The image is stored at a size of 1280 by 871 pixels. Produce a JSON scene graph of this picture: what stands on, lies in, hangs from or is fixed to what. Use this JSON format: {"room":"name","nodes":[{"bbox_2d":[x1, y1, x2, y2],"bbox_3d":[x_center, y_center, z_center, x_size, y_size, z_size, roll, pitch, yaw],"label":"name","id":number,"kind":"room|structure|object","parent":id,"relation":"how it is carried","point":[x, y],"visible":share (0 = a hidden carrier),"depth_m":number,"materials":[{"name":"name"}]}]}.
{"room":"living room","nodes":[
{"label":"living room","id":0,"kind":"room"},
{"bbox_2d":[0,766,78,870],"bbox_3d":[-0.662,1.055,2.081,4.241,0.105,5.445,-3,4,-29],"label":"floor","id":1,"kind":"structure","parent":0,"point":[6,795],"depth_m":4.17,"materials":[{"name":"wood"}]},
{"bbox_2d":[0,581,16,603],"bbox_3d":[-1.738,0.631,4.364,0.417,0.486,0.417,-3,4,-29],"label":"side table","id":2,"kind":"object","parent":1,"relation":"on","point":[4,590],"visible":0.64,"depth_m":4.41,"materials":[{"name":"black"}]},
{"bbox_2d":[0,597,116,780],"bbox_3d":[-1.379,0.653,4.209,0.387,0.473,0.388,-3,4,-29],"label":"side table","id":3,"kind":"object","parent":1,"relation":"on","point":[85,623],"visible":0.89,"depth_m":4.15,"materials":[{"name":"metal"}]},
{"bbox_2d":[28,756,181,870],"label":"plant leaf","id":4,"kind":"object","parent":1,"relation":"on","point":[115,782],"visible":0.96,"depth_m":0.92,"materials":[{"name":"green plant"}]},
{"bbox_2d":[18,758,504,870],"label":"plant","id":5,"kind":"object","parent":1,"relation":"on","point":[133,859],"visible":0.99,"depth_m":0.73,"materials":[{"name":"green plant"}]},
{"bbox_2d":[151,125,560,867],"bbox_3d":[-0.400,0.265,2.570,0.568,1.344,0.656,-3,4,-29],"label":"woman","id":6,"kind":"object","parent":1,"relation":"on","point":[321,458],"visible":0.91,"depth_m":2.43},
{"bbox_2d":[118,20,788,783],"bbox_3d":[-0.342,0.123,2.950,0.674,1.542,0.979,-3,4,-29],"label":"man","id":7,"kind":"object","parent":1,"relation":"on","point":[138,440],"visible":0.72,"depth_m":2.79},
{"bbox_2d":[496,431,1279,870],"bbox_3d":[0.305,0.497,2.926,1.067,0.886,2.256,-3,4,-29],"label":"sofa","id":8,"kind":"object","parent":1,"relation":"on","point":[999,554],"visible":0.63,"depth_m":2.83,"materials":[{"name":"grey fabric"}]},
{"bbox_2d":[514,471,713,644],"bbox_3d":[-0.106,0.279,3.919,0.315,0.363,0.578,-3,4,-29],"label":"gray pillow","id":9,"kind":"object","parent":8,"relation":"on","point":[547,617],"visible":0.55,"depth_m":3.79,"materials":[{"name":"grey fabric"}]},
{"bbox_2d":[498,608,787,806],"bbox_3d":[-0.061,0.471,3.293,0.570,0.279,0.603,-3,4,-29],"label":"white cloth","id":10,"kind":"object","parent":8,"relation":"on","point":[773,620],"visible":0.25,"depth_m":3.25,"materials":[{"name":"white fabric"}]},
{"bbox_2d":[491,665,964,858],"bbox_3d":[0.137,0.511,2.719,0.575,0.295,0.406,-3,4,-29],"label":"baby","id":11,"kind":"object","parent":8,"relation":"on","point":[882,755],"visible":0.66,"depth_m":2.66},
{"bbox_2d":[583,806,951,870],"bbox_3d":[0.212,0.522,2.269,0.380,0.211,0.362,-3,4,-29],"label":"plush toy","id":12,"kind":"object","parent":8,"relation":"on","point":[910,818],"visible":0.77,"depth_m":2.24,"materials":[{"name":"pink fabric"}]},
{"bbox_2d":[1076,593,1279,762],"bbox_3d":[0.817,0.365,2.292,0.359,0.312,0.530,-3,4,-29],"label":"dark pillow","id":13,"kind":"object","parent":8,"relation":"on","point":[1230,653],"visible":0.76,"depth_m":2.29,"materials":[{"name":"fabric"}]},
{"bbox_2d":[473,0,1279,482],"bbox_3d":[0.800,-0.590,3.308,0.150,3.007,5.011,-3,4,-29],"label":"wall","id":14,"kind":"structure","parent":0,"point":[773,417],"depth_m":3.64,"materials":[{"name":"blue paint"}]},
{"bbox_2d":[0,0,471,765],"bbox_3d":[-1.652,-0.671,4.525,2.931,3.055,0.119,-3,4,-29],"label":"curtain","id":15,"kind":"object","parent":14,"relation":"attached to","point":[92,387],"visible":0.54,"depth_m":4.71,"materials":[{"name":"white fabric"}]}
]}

= Exercise prompt =
What is needed is a word-for-word restatement of all the data.

= Result of this exercise =
The image is stored at a size of 1280 by 871 pixels. Produce a JSON scene graph of this picture: what stands on, lies in, hangs from or is fixed to what. Use this JSON format: {"room":"name","nodes":[{"bbox_2d":[x1, y1, x2, y2],"bbox_3d":[x_center, y_center, z_center, x_size, y_size, z_size, roll, pitch, yaw],"label":"name","id":number,"kind":"room|structure|object","parent":id,"relation":"how it is carried","point":[x, y],"visible":share (0 = a hidden carrier),"depth_m":number,"materials":[{"name":"name"}]}]}.
{"room":"living room","nodes":[
{"label":"living room","id":0,"kind":"room"},
{"bbox_2d":[0,766,78,870],"bbox_3d":[-0.662,1.055,2.081,4.241,0.105,5.445,-3,4,-29],"label":"floor","id":1,"kind":"structure","parent":0,"point":[6,795],"depth_m":4.17,"materials":[{"name":"wood"}]},
{"bbox_2d":[0,581,16,603],"bbox_3d":[-1.738,0.631,4.364,0.417,0.486,0.417,-3,4,-29],"label":"side table","id":2,"kind":"object","parent":1,"relation":"on","point":[4,590],"visible":0.64,"depth_m":4.41,"materials":[{"name":"black"}]},
{"bbox_2d":[0,597,116,780],"bbox_3d":[-1.379,0.653,4.209,0.387,0.473,0.388,-3,4,-29],"label":"side table","id":3,"kind":"object","parent":1,"relation":"on","point":[85,623],"visible":0.89,"depth_m":4.15,"materials":[{"name":"metal"}]},
{"bbox_2d":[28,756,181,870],"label":"plant leaf","id":4,"kind":"object","parent":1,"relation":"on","point":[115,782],"visible":0.96,"depth_m":0.92,"materials":[{"name":"green plant"}]},
{"bbox_2d":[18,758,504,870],"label":"plant","id":5,"kind":"object","parent":1,"relation":"on","point":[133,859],"visible":0.99,"depth_m":0.73,"materials":[{"name":"green plant"}]},
{"bbox_2d":[151,125,560,867],"bbox_3d":[-0.400,0.265,2.570,0.568,1.344,0.656,-3,4,-29],"label":"woman","id":6,"kind":"object","parent":1,"relation":"on","point":[321,458],"visible":0.91,"depth_m":2.43},
{"bbox_2d":[118,20,788,783],"bbox_3d":[-0.342,0.123,2.950,0.674,1.542,0.979,-3,4,-29],"label":"man","id":7,"kind":"object","parent":1,"relation":"on","point":[138,440],"visible":0.72,"depth_m":2.79},
{"bbox_2d":[496,431,1279,870],"bbox_3d":[0.305,0.497,2.926,1.067,0.886,2.256,-3,4,-29],"label":"sofa","id":8,"kind":"object","parent":1,"relation":"on","point":[999,554],"visible":0.63,"depth_m":2.83,"materials":[{"name":"grey fabric"}]},
{"bbox_2d":[514,471,713,644],"bbox_3d":[-0.106,0.279,3.919,0.315,0.363,0.578,-3,4,-29],"label":"gray pillow","id":9,"kind":"object","parent":8,"relation":"on","point":[547,617],"visible":0.55,"depth_m":3.79,"materials":[{"name":"grey fabric"}]},
{"bbox_2d":[498,608,787,806],"bbox_3d":[-0.061,0.471,3.293,0.570,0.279,0.603,-3,4,-29],"label":"white cloth","id":10,"kind":"object","parent":8,"relation":"on","point":[773,620],"visible":0.25,"depth_m":3.25,"materials":[{"name":"white fabric"}]},
{"bbox_2d":[491,665,964,858],"bbox_3d":[0.137,0.511,2.719,0.575,0.295,0.406,-3,4,-29],"label":"baby","id":11,"kind":"object","parent":8,"relation":"on","point":[882,755],"visible":0.66,"depth_m":2.66},
{"bbox_2d":[583,806,951,870],"bbox_3d":[0.212,0.522,2.269,0.380,0.211,0.362,-3,4,-29],"label":"plush toy","id":12,"kind":"object","parent":8,"relation":"on","point":[910,818],"visible":0.77,"depth_m":2.24,"materials":[{"name":"pink fabric"}]},
{"bbox_2d":[1076,593,1279,762],"bbox_3d":[0.817,0.365,2.292,0.359,0.312,0.530,-3,4,-29],"label":"dark pillow","id":13,"kind":"object","parent":8,"relation":"on","point":[1230,653],"visible":0.76,"depth_m":2.29,"materials":[{"name":"fabric"}]},
{"bbox_2d":[473,0,1279,482],"bbox_3d":[0.800,-0.590,3.308,0.150,3.007,5.011,-3,4,-29],"label":"wall","id":14,"kind":"structure","parent":0,"point":[773,417],"depth_m":3.64,"materials":[{"name":"blue paint"}]},
{"bbox_2d":[0,0,471,765],"bbox_3d":[-1.652,-0.671,4.525,2.931,3.055,0.119,-3,4,-29],"label":"curtain","id":15,"kind":"object","parent":14,"relation":"attached to","point":[92,387],"visible":0.54,"depth_m":4.71,"materials":[{"name":"white fabric"}]}
]}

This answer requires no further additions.